I Want Your Love is Mathew’s first foray into narrative fiction film, but the subject matter is close to his heart. His earlier work includes a feature-length documentary about gay men and body image issues called Do I Look Fat? and In Their Room, a film that profiles eight young San Francisco men. In Their Room is nearly as intimate as I Want Your Love: Each segment takes place in the subject’s bedroom as they discuss their sex lives, their turn-ons, their fantasies.

“Most of the work I’ve done leading up to this has been around the area of emotional honesty with gay men,” Mathews says. “I feel like there’s different ways in which to explore that, and cover that, and I’m interested in using sex as one of those ways.”

In Their Room, which won “Best Erotic Film” at Good Vibration’s Indie Erotic Film Competition, is both the thematic twin to I Want Your Love and the project that made the fiction film possible. “I was at a small dinner party where a friend introduced me to Jack [Shamama],” Mathews says. “He appreciated what I was doing with In Their Room and the concept behind I Want Your Love was interesting enough for him and NakedSword to take the leap into production.”

“I’m continuing to do the work that I wanted to do years ago, which is kind of pushing the envelope and looking at places that are really intimate for gay men,” Mathews says. “It’s stuff that I want to see, and I want to talk about, and stuff that I’m scared about. I know that I’m feeling it, and that other gay men are feeling that, too.”

Only in San Francisco



Whereas Shortbus is a portrait of a certain community living in a post-911 New York City, Mathews’ film is centered in and irrevocably linked to San Francisco. “I want to do something that’s like a time capsule, that’s a reflection of these types of people that I know and this particular time in San Francisco, and I also like the idea of it being kind of an updated hangover of Tales of the City,” Mathews says. “Even if I wasn’t conscious of [writing about San Francisco], it’s almost in the fabric of what I’m writing with the characters, and the spaces that I’m using. I’m lying in the bed that they fucked in because that’s my bedroom, and I think that that bedroom is a very San Francisco bedroom. But I think it’s also the casualness of how I’m drawing these characters. Because that’s also very true to San Francisco, and I can say this after having just been in New York for two weeks, it’s super-super casual here compared to New York.

......

▸ **Exercise aim**: Take the article on Mathews and his film I Want Your Love further, starting after its last sentence.

......

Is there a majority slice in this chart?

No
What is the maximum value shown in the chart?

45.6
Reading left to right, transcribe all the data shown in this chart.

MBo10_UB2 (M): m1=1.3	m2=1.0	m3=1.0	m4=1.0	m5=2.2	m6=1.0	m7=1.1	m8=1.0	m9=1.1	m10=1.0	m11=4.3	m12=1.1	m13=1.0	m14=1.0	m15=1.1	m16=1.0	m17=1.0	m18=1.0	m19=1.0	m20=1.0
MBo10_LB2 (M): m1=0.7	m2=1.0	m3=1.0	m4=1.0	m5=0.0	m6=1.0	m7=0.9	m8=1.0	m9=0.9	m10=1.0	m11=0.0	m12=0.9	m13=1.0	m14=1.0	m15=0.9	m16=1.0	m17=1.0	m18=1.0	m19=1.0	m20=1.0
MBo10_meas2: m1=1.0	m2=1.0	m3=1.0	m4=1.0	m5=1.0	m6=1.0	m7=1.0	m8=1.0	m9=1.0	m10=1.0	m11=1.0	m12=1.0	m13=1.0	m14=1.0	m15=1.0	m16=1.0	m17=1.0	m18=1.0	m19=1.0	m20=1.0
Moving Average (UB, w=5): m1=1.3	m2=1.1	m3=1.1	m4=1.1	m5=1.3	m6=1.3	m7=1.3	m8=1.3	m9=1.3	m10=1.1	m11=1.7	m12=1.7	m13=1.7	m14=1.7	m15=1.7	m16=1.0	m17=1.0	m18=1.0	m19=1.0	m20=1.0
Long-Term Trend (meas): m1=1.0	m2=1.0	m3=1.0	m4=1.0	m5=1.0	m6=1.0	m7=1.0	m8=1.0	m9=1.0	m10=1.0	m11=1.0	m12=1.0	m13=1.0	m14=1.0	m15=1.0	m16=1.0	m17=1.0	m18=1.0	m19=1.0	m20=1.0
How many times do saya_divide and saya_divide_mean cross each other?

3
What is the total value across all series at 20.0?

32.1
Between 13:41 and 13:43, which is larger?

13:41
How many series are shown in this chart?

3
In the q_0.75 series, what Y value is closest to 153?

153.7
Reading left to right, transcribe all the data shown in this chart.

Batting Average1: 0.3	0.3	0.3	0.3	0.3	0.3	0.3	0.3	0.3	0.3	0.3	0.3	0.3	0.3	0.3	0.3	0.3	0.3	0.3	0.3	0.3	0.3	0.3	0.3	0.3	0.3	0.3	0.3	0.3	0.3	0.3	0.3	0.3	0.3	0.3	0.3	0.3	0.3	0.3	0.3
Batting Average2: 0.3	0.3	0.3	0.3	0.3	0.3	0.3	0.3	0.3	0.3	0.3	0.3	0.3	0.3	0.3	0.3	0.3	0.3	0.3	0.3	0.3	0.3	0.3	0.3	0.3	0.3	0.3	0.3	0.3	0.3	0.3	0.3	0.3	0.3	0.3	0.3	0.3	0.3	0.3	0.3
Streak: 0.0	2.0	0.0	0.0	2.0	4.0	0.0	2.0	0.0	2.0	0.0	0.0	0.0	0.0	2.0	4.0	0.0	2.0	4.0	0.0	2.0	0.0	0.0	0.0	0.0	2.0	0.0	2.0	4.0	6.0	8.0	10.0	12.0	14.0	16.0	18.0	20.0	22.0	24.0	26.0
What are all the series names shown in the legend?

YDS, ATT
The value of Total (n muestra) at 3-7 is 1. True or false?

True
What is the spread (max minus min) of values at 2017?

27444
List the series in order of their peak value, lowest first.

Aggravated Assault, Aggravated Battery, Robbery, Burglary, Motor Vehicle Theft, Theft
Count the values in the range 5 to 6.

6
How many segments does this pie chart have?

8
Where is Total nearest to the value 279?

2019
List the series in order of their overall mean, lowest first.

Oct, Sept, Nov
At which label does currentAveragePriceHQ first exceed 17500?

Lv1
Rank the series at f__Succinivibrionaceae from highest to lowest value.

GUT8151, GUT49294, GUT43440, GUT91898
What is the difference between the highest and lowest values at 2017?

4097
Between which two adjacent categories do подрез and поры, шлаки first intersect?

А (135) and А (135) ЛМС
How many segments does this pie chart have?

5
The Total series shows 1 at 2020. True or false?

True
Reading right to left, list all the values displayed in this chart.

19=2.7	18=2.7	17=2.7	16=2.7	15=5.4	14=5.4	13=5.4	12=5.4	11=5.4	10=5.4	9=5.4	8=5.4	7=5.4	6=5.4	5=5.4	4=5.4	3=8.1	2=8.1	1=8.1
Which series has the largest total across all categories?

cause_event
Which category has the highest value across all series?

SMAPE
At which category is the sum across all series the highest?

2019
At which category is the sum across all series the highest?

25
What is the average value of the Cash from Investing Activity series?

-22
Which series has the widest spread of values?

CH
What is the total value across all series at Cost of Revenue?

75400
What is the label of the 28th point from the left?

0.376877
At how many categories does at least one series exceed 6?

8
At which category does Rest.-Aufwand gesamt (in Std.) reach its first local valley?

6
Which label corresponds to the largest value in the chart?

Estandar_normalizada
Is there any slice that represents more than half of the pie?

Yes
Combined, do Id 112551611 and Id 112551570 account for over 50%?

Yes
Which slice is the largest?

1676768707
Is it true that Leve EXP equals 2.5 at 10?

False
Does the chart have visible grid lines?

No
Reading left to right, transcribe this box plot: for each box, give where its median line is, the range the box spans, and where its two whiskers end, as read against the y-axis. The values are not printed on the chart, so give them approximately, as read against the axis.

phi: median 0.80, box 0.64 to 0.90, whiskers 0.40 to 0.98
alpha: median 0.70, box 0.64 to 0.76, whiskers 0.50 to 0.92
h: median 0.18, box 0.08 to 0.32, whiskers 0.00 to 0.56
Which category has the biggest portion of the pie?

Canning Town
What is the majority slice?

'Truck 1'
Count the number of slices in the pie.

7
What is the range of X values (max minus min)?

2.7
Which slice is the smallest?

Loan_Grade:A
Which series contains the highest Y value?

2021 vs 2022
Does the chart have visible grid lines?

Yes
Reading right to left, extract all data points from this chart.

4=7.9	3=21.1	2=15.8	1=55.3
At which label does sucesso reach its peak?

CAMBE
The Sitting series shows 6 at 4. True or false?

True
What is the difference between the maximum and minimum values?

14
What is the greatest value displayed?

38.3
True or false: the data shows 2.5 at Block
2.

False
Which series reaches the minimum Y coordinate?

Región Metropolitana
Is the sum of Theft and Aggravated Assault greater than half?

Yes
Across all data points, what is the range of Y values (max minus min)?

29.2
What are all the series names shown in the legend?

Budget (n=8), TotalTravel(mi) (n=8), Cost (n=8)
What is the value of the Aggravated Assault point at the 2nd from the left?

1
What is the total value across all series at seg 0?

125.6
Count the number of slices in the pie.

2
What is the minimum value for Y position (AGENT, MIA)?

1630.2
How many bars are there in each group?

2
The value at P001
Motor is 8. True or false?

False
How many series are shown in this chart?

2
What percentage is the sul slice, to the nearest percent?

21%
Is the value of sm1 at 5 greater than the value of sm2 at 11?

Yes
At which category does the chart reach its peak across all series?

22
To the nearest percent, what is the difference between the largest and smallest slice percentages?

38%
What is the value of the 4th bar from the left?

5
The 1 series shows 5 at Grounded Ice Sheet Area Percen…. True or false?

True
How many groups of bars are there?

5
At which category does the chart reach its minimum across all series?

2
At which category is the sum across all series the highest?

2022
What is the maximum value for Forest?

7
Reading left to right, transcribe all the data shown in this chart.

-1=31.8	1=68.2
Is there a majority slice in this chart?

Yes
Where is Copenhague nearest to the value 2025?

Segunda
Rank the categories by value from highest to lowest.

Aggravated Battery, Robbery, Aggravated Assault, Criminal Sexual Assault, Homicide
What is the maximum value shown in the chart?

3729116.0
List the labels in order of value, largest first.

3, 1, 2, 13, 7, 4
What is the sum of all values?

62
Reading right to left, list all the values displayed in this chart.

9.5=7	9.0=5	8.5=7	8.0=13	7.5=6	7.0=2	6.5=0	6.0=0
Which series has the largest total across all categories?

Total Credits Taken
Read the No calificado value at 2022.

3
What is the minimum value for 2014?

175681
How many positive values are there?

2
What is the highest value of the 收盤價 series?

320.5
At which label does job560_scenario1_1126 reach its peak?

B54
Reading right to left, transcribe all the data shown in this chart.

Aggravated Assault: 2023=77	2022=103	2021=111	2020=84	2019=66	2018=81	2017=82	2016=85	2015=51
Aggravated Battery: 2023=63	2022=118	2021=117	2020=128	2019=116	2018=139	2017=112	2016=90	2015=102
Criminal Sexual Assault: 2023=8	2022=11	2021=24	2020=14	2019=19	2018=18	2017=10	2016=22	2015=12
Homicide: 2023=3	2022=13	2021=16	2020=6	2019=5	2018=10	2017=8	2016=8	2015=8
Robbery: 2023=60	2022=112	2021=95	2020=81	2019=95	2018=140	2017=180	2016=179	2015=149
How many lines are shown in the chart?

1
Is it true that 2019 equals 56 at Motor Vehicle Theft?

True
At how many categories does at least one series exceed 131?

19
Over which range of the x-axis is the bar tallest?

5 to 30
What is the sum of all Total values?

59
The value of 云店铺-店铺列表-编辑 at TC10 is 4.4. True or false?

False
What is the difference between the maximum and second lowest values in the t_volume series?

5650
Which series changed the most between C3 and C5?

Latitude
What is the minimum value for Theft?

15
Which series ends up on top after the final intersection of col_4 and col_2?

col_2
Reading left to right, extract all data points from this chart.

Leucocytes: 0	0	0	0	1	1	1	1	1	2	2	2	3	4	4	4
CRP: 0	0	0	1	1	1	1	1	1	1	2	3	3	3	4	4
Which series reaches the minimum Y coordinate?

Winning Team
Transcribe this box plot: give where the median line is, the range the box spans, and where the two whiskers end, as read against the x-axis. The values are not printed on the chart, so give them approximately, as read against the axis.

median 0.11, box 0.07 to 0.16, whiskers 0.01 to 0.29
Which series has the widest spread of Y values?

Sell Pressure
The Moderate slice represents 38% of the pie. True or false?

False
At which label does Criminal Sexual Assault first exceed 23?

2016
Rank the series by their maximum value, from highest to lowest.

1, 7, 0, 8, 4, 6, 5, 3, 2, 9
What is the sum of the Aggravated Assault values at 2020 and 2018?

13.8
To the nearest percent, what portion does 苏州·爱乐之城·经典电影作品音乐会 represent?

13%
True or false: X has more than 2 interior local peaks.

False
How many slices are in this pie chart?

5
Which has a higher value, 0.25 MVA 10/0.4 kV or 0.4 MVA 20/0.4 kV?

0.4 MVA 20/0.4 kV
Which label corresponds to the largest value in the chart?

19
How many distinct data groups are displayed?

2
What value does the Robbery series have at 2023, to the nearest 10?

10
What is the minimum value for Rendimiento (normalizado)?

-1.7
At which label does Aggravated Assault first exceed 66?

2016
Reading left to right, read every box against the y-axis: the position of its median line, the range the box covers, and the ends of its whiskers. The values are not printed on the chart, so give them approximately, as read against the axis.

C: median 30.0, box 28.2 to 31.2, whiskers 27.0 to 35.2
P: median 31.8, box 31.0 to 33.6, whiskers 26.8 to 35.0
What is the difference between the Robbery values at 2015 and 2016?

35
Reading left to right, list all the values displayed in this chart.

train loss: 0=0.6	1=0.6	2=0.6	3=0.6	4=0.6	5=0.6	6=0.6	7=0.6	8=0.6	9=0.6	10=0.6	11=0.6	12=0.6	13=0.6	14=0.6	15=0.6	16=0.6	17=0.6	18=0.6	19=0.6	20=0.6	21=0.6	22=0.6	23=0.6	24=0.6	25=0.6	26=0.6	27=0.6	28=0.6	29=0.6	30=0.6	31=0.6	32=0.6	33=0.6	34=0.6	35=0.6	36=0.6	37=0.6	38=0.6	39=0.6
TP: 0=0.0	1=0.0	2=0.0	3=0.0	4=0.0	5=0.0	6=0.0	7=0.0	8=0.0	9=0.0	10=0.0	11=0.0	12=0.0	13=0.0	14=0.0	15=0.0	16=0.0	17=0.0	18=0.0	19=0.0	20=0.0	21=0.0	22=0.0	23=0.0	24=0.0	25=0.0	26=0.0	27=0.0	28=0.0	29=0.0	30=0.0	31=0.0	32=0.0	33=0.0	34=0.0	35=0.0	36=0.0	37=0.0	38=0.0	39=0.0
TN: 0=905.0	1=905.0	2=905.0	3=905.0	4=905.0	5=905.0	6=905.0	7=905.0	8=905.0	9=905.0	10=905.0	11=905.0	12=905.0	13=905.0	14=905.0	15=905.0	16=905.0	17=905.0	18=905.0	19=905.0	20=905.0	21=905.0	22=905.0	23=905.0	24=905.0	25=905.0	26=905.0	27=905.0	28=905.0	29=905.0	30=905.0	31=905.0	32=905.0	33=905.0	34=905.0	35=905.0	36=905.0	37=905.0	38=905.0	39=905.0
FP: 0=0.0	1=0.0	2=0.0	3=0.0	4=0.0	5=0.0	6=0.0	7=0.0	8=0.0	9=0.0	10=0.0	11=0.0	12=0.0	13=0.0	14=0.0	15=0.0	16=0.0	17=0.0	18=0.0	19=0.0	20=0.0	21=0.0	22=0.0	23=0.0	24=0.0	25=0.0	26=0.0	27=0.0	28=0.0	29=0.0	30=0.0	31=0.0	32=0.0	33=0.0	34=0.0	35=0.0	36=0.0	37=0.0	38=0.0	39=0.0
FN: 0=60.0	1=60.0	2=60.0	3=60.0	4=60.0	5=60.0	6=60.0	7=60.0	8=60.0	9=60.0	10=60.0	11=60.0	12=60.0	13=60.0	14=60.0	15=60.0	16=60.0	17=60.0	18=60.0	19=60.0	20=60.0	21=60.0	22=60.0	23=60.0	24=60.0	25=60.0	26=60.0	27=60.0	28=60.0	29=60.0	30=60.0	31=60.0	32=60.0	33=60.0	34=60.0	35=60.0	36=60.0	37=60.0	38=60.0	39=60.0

......

▸ **Answer box**:
People in New York are very direct, very driven and very friendly, but here things seem to be much more casual, often ambiguous and playful. I think that San Francisco’s just in the fabric of the piece without me having to say, ‘Look, Honey, it’s the Golden Gate Bridge.’”

Next: A Feature Film



Because the short film was intended to gauge audience interest in a feature-length version, NakedSword asked viewers to respond to a survey. The results gave the demo’s producers unprecedented feedback from the short’s significant audience. Since it’s April debut, 150,000 people have watched the scene.

“1,500 people took the survey—and I’m not just saying that they took the multiple choice but actually wrote in,” Shamama says. “People felt so engaged that they actually were empowered to take a survey and actually give us comments and feedback.”

“It’s been great, well beyond anything I initially anticipated,” says Mathews, of the response. He’s currently in pre-production on the full-length version. “I’m really happy about it. It has me really excited and quite honestly a little anxious about diving into the feature. It feels like it’s raised the bar and stakes are higher then maybe how I first envisioned them to be.”